Living in outer space is like spending the entire day lying down. As any doctor can tell you, this is basically horrible for your health. For astronauts in particular, however, life in microgravity leads to impaired vision. A new study on the deterioration of eyesight in space, however, suggests that a vacuum device may fix the problem.
Vision deterioration in space is likely due to a lack of a regular day-night cycle in intracranial pressure (ICP), or the lack of the cycle of standing upright and lying down. Thanks to a zero-gravity or microgravity environment, astronauts’ cerebrospinal fluid, which surrounds the brain and spinal cord, has little pressure to regulate it. This leads to their eyeballs “flattening,” as well as other eye problems like optic nerve protrusion and inflammation. This condition, also known as vision impairment intracranial pressure (VIIP), is considered one of the most mission critical medical problems when it comes to traveling in space.
At the University of Texas Southwestern Medical Center, a team of researchers has been investigating how to counteract this problem. In a new study published in The Journal of Physiology the team demonstrates that ICP is higher in individuals subjected to zero-gravity than it is in people forced to stand or sit on Earth. On the flip side, ICP is lower in people subjected to zero-gravity than it is for people who are forced to lay down.
“The back of the eye is getting squashed. It’s like a hand is pushing on it and it becomes flat,” Dr. Justin Lawley, Instructor in Internal Medicine at UT Southwestern and one of the study’s authors, tells Inverse. “When you remove gravity, the pressure in your brain goes up and it pushes on the back of your eye.”
Since the pressure on the back of the eye is constant in outer space, vision problems will naturally arise. ICP in astronauts manifests the way it would if they spent their entire day lying down on Earth. The lack of a light-dark cycle in space only serves to further exacerbate problems in the astronauts’ circadian clocks. On the other hand, on Earth, the pressure differs when we’re upright or lying down.
“(On Earth) you basically have that day-night cycle where you stand up and lie down,” Lawley says. “In space it doesn’t matter which direction you’re in. There’s no gravity at all.”

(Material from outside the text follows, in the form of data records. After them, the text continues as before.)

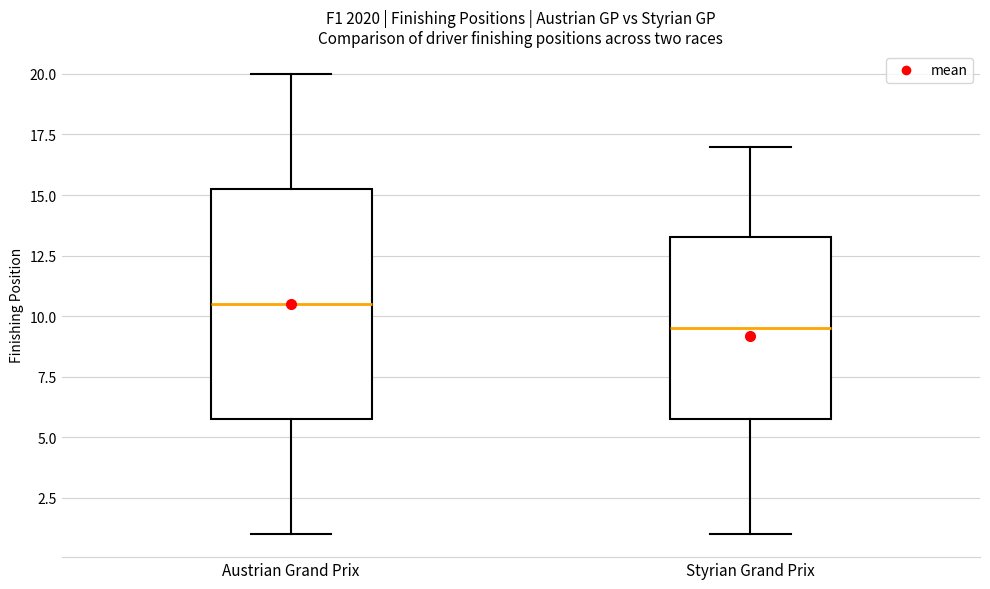

Reading left to right, read every box against the y-axis: the position of its median line, the range the box covers, and the ends of its whiskers. The values are not printed on the chart, so give them approximately, as read against the axis.

Austrian Grand Prix: median 10.5, box 6.0 to 15.5, whiskers 1.0 to 20.0
Styrian Grand Prix: median 9.5, box 6.0 to 13.5, whiskers 1.0 to 17.0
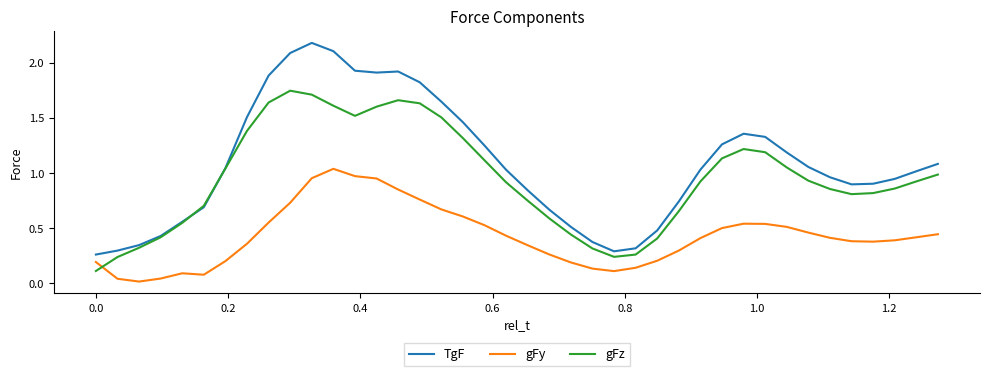

Rank the series by their maximum value, from lowest to highest.

gFy, gFz, TgF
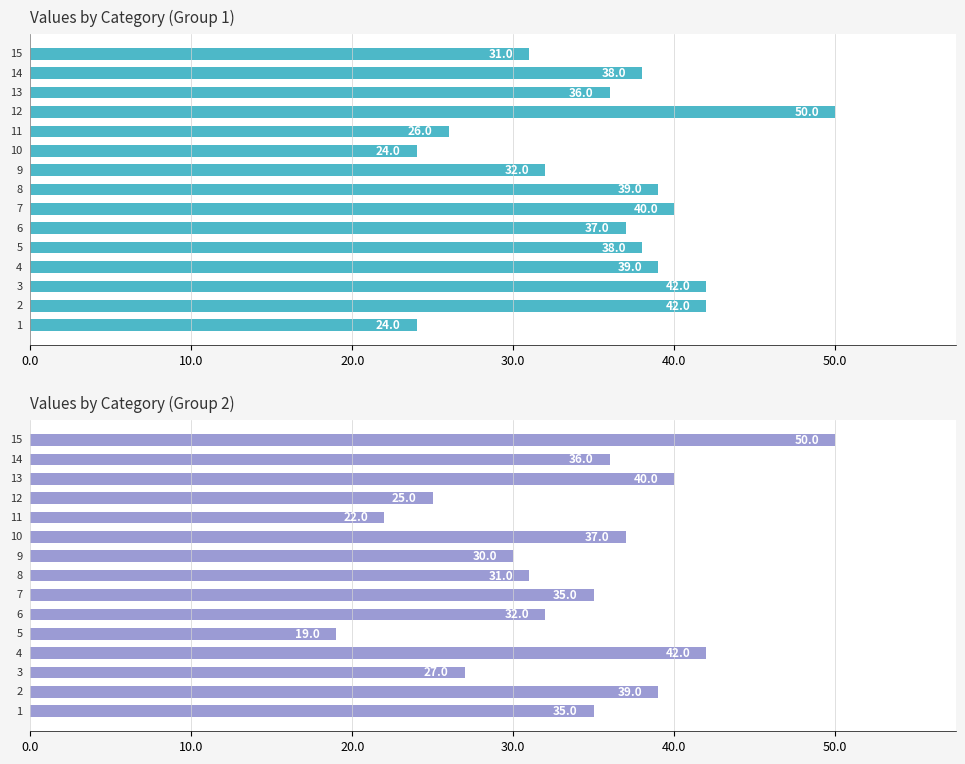

List the series in order of their overall mean, highest first.

Values, Values Group 2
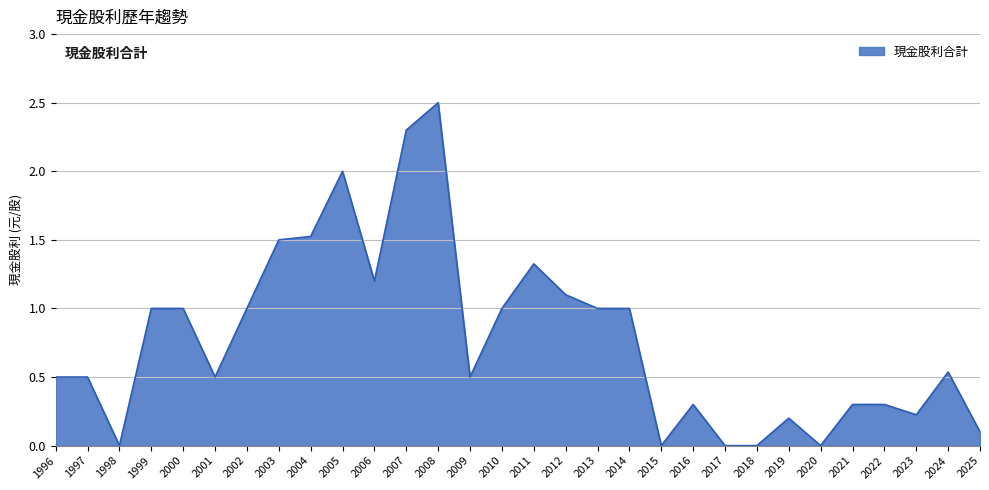

Which has a higher value, 1996 or 2007?

2007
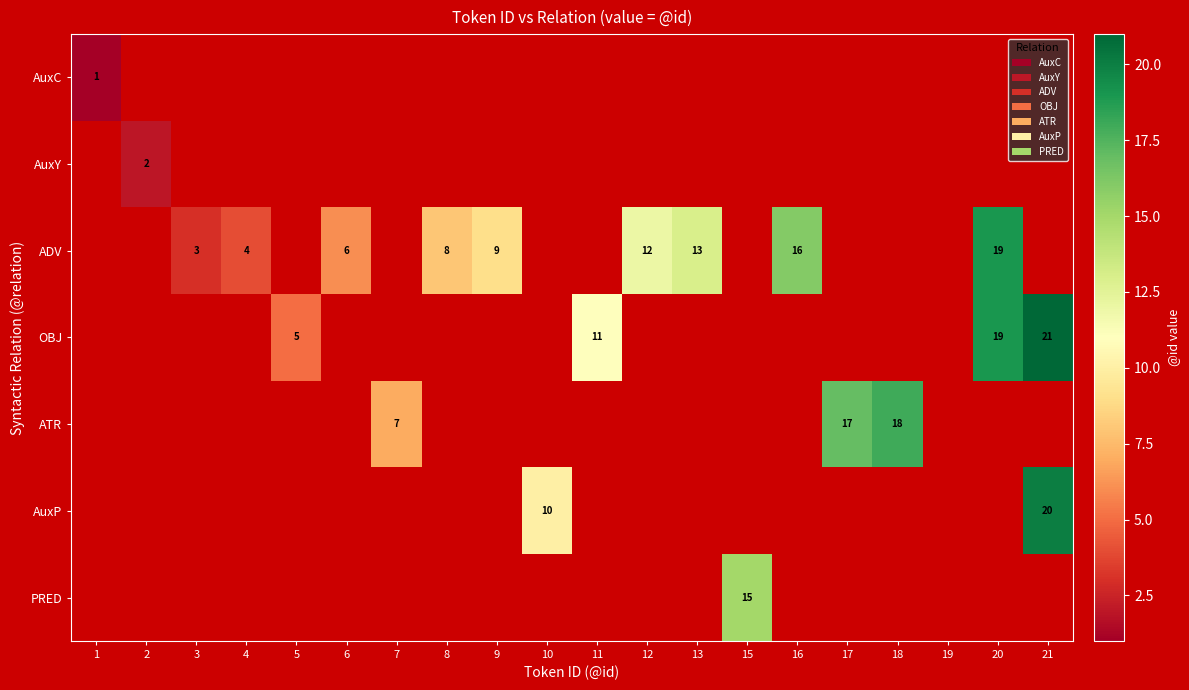

Which label corresponds to the smallest value in the chart?

1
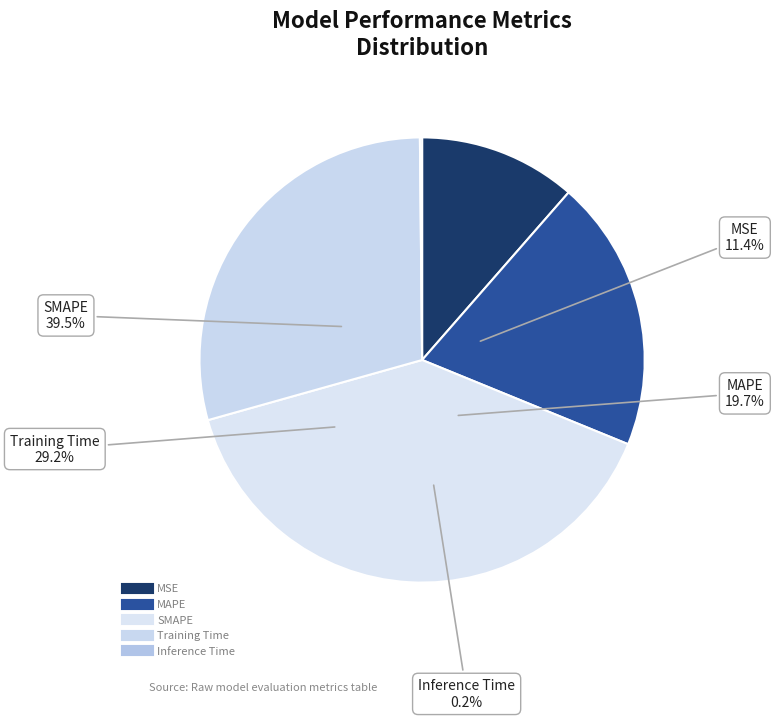

Is SMAPE the majority of the pie?

No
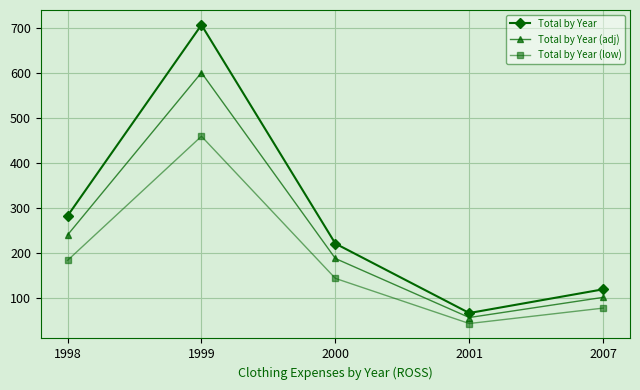

Is this an area chart (filled region under the line)?

No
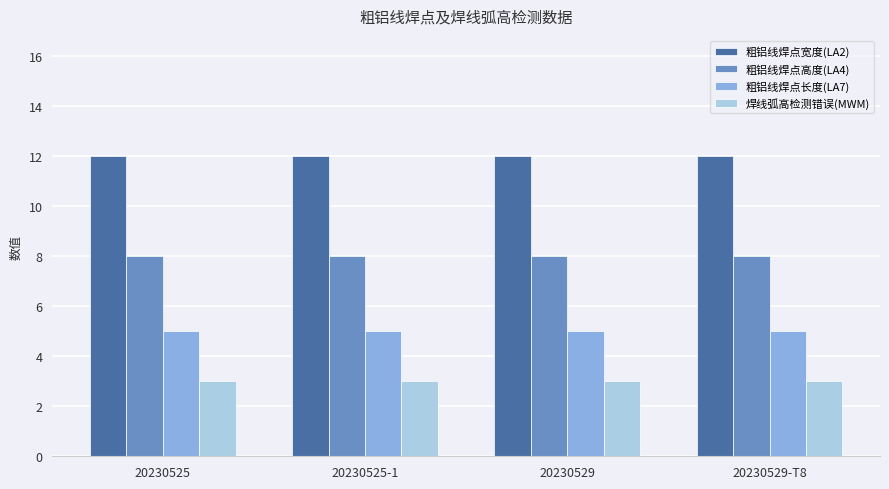

List the series in order of their peak value, lowest first.

焊线弧高检测错误(MWM), 粗铝线焊点长度(LA7), 粗铝线焊点高度(LA4), 粗铝线焊点宽度(LA2)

Luckily, there’s a potential solution. The researchers found that if astronauts wear a negative pressure box on their lower body in 20-minute periods, it can lower ICP. Imagine a box you wear above your hips and around your stomach that’s connected to a vacuum. When you turn the vacuum on, it sucks the inside of the box, leading to negative pressure.
“That’s exactly what you do when you stand up,” Lawley says. “Gravity does that for you. We’re trying to create gravity on the space station.”
The researchers will continue to study how this device affects the eyes in microgravity environments and also whether they can lower ICP by using a vacuum device that pulls blood away from the head.
According to senior author Dr. Benjamin Levine, Professor of Internal Medicine at UT Southwestern Medical Center, the study has led to partnerships with companies for developing tools that simulate upright posture in space while astronauts sleep. Lawley also said that they’re working on a negative pressure sleeping bag, rather than a box. These tools can help astronauts have a lower ICP during parts of the day — and hopefully, they’ll stop astronauts’ vision from getting worse. We might be closer to knocking down one more major obstacle preventing humans from turning space into a new home for the species.